Yeah...you'll hear 1 fish per gallon, or one inch of fish per gallon, at lot, almost entirely from people who don't know what they are talking about, usually in petshops. Here's an extreme example of why it wouldn't work - imagine ten angelfish in a ten gallon, or a ten-inch oscar. Conversely, one little tetra would be very sad in a one gallon. That rule doesn't take into account a whole bunch of things, including territorialness/aggressiveness, bioload and schooling needs. 

Fiery is very cute! Does she have a heater in her little bowl?


----------



## EllaEcstasy7 (Feb 27, 2013)

I understand. And yes, she does  I moved it to take the picture. She is the most aggressive of them all, hence the name I gave her.


----------



## EllaEcstasy7 (Feb 27, 2013)

I finally got more plants and my girls are all together


----------



## Bombalurina (Oct 10, 2011)

Super! Pictures?


----------



## Kwomais (Dec 31, 2012)

The girl that was causing the problems... was it the one in the cup in the first pic, and flaring in the second and third pics? Because I think I see a beard, and if I recall correctly, that could mean that "she" is a he... And that would explain the aggression that you're seeing. Anybody else see this?


----------



## EllaEcstasy7 (Feb 27, 2013)

No those are different fish. The one flaring in the second picture is the aggressive one but she is flaring up her gills too. There are 2 other girls who do it too. They look normal otherwise. She is also the one in the picture that I posted last night.. The one with the female sleeping on the leaf.


----------



## Kwomais (Dec 31, 2012)

Her body's a bit boyish too, I'd keep an eye on her in case she turns out to be a gender-bender. Another member, Syriiven had a few problems with gender benders in her sorority XD


----------



## Kwomais (Dec 31, 2012)

Also, Pictures! I love looking at peoples sororities! Makes me jealous of what I can't have


----------



## Bombalurina (Oct 10, 2011)

I see what you mean about the cupped betta in the first photo...can't hurt to keep an eye on her just in case. Can you post some closer pictures of her?


----------



## EllaEcstasy7 (Feb 27, 2013)

So far everyone is getting along.. There is a lot of chasing going on which is normal, but Princess and Fiery seem to only go after the bluer colored females which are the ones that are 2 of the 3 crown tailed. They don't pay Lady any mind which confuses me.

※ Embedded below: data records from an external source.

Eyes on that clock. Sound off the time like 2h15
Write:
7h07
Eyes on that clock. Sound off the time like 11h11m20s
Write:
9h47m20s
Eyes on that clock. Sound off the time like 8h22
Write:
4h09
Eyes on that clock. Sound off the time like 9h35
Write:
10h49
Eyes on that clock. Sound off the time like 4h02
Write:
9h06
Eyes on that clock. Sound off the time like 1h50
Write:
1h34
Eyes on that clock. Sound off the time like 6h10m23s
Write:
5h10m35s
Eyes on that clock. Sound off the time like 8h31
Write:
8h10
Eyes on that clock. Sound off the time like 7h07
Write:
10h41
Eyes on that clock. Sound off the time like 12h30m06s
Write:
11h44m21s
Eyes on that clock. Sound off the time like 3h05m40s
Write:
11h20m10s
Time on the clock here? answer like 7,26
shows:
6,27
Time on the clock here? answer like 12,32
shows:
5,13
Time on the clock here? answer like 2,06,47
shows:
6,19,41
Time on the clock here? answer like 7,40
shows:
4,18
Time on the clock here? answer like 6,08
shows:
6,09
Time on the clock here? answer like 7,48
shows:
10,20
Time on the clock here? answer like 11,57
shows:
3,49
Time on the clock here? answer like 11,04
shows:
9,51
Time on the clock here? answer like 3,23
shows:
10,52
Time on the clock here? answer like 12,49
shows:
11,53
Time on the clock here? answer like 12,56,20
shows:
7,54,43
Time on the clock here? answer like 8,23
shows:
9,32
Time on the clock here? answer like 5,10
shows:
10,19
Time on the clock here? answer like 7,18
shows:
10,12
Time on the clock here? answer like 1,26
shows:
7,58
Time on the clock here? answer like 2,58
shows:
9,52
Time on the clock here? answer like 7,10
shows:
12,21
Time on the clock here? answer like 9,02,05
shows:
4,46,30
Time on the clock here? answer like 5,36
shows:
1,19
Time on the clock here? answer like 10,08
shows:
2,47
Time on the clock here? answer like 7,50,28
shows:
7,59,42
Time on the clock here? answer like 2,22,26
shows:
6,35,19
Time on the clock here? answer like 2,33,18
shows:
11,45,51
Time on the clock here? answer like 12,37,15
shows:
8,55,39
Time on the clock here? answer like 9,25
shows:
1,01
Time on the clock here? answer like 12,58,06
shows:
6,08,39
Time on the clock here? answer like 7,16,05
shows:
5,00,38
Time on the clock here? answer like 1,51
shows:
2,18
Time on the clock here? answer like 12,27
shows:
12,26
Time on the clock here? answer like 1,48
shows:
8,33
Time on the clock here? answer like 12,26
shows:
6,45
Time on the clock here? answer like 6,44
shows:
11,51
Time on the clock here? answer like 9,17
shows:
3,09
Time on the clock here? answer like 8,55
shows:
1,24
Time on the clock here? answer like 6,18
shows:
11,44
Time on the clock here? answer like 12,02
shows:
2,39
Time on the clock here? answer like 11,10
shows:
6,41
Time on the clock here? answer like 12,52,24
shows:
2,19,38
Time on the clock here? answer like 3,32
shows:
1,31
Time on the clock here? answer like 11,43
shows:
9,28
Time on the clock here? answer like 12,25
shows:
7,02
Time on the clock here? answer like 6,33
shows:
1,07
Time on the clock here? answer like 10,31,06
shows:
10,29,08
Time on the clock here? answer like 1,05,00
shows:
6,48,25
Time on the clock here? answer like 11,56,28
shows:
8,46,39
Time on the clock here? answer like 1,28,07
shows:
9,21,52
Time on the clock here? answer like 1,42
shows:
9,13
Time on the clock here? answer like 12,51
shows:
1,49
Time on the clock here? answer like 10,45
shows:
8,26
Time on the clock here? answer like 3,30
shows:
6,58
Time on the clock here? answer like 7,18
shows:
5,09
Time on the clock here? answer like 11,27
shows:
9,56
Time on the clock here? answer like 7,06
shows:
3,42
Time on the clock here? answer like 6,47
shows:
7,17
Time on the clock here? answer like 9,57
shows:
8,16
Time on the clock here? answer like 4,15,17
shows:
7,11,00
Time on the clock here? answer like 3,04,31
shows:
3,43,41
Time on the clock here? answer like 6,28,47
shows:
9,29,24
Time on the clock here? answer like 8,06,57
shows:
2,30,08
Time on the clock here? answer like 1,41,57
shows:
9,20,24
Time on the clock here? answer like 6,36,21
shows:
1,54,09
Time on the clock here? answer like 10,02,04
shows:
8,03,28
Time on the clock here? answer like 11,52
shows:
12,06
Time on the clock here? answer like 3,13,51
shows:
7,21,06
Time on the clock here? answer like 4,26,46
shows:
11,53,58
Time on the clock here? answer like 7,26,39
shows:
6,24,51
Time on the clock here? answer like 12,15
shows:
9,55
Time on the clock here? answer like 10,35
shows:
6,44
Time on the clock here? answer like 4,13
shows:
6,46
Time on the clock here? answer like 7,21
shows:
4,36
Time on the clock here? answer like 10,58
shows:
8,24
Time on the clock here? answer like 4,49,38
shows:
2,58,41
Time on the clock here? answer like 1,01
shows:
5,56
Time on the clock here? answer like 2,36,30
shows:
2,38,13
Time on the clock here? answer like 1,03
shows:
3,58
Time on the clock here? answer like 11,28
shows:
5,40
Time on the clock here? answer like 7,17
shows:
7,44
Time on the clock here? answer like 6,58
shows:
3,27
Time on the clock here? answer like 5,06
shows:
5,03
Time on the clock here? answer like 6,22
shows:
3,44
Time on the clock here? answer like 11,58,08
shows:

Princess and Fiery have the closest bodies to males out of them all.


----------



## Kwomais (Dec 31, 2012)

Nice! I love all of the colours you have in there (Ladies and plants)!


----------



## EllaEcstasy7 (Feb 27, 2013)

The top picture in the line up I just posted is of Fiery, she is the one giving me the most trouble. Princess isn't as bad but she gives a little bit of a chase after the blue ones too.. Give me a second to find a closer picture of Princess


----------



## EllaEcstasy7 (Feb 27, 2013)

The one in the cup is Princess.. These are the best ones I can find of her.


----------



## Kwomais (Dec 31, 2012)

Princess is definitely a princess (she's got cuuuurves), I'm still on the fence about Firey though...


----------



## EllaEcstasy7 (Feb 27, 2013)

She does fine alone in a bowl so I might take her out and see about getting another female instead.


----------



## Kwomais (Dec 31, 2012)

Well if you're happy with that solution, why not? That way She can have a happier live, the blues she's harassing can have a happier life and you don't have to stress about someone getting hurt! Good on you! It's tough to make a decision like that  (I LOVE that fuchsia plant, btw)


----------



## EllaEcstasy7 (Feb 27, 2013)

Thanks  I guess I will take her back out and put her back in that bowl and try again with another female.


----------



## Shadyr (Mar 27, 2012)

Maybe it's something with reds. My red girl Grif has a distinctly different body shape than my other girls. She's somehow longer and slimmer, but she's still definitely a she.


----------



## EllaEcstasy7 (Feb 27, 2013)

I talked to Syriiven and she said she was unsure but she is leaning towards it being a male. I put her in a smaller tank alone with a heater and the other girls are still in the bigger tank. Everyone seems to be doing just fine. Now I just have to find another female who is really a female. 

You think if I take her back to the pet store they will let me get another one instead??


----------



## Kwomais (Dec 31, 2012)

I'm sure they will. Just explain that there was very too much aggression from her and that you'd like to exchange her for another. Any pet stare worth their salt will be happy to oblige because it means that you will likely return and you will likely recommend them to people you know. Accepting exchanges is just good business!


----------



## EllaEcstasy7 (Feb 27, 2013)

I found out that the policy is 14 days and I have about a week left to return her. I plan to do it tomorrow... I hope I can find a better one though she/he is so cute when cuddling into the plants


----------



## Kwomais (Dec 31, 2012)

That's great! I always ask about return policies before purchasing fish/invertebrates just in case there's a problem with behaviour or if they die in the first week or so. I have yet to find a place that's not good (except Petland for their snails: they refuse to guarantee them, so I don't buy any from there).

I hope you can find a girlie with as much personality as her too!


----------



## EllaEcstasy7 (Feb 27, 2013)

I found one similar to her except she is a ct.. She is aggressive enough and even shows Princess she is the boss. She fits right in so far


----------